For a country that prides itself for treating all citizens equally in the eyes of the law, examples such as these are a complete disgrace – and in California no less, one of the most progressive states. For more than a decade, Britney Spears has lived in a state of effective servitude, lacking even the right to challenge the legal ruling that gave her father complete control over her life – and there are certainly many people in similar situations, but without the same public exposure. Despite its idealized self-image, on closer inspection the US justice system shows numerous flaws that allow some people to ignore the system – as Donald Trump has done for years – while others are punished beyond the measure of their actions.

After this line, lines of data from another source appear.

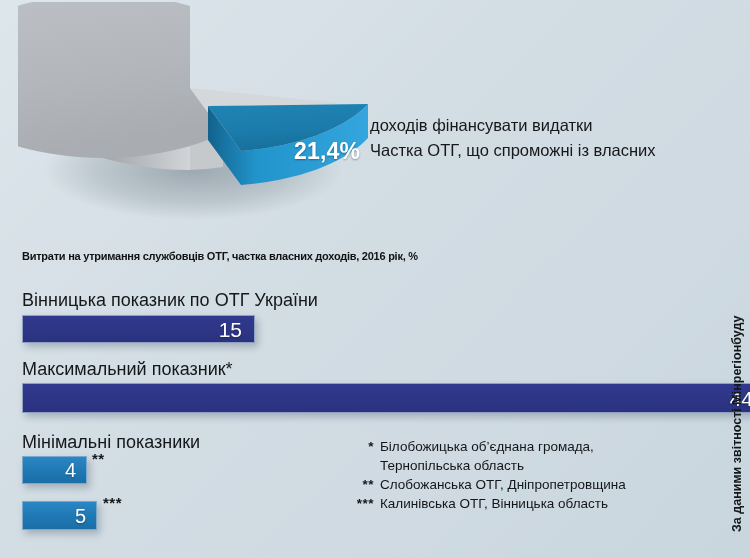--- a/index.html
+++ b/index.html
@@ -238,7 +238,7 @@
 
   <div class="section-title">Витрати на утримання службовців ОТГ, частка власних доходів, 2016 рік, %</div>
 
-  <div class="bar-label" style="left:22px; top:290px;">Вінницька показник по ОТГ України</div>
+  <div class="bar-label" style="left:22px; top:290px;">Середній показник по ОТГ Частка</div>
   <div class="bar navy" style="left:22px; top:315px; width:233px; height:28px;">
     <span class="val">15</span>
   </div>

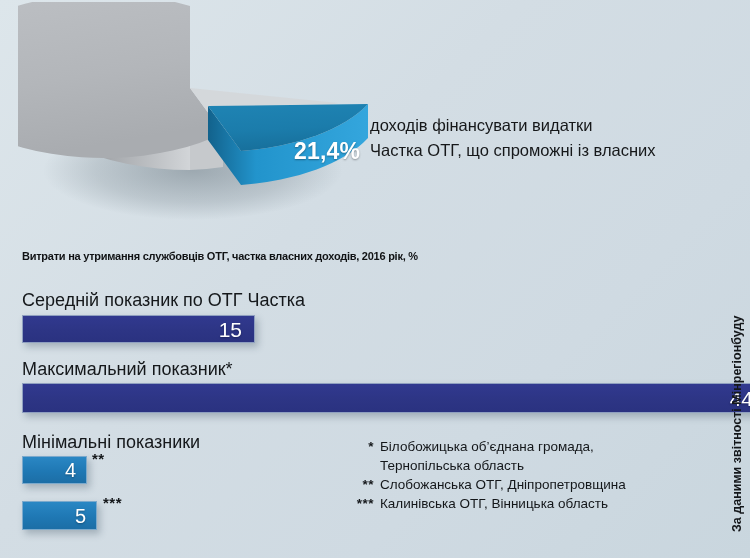--- a/index.html
+++ b/index.html
@@ -270,9 +270,6 @@
     </div>
     <div class="fn-row">
       <span class="fn-mark">**</span>
-      <span class="fn-text">
-        <span>Слобожанська ОТГ, Дніпропетровщина</span>
-      </span>
     </div>
     <div class="fn-row">
       <span class="fn-mark">***</span>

The idea that Spears needs this conservatorship to function is, to some degree, self-reinforcing. In that respect, experts said, her case is common. Martinis, the disability-rights lawyer, said that many guardianships can prove inescapable, which is why they are vulnerable to abuse. In the extreme cases, he said, the strategy is isolate, medicate, liquidate. You isolate them, medicate them to keep them quiet, liquidate the assets. If a conservatee functions well under conservatorship, it can be framed as proof of the arrangement’s necessity; if a conservatee struggles under conservatorship, the same conclusion can be drawn. And if a conservatee gets out, and stumbles into crisis or manipulation—a likelihood increased by time spent formally disempowered—this, too, might reinforce the argument for their prior legal restraints. Our mistakes make us who we are, and teach us who we can be, Martinis said. Without bad choices, we can’t be wholly human. And with the best of intentions, we say to people with disabilities: we’ll keep you from ever making a mistake. He added, Should Britney get out, just watch. The first mistake she makes, fingers will wag, and people will say this would never have happened if she were under guardianship.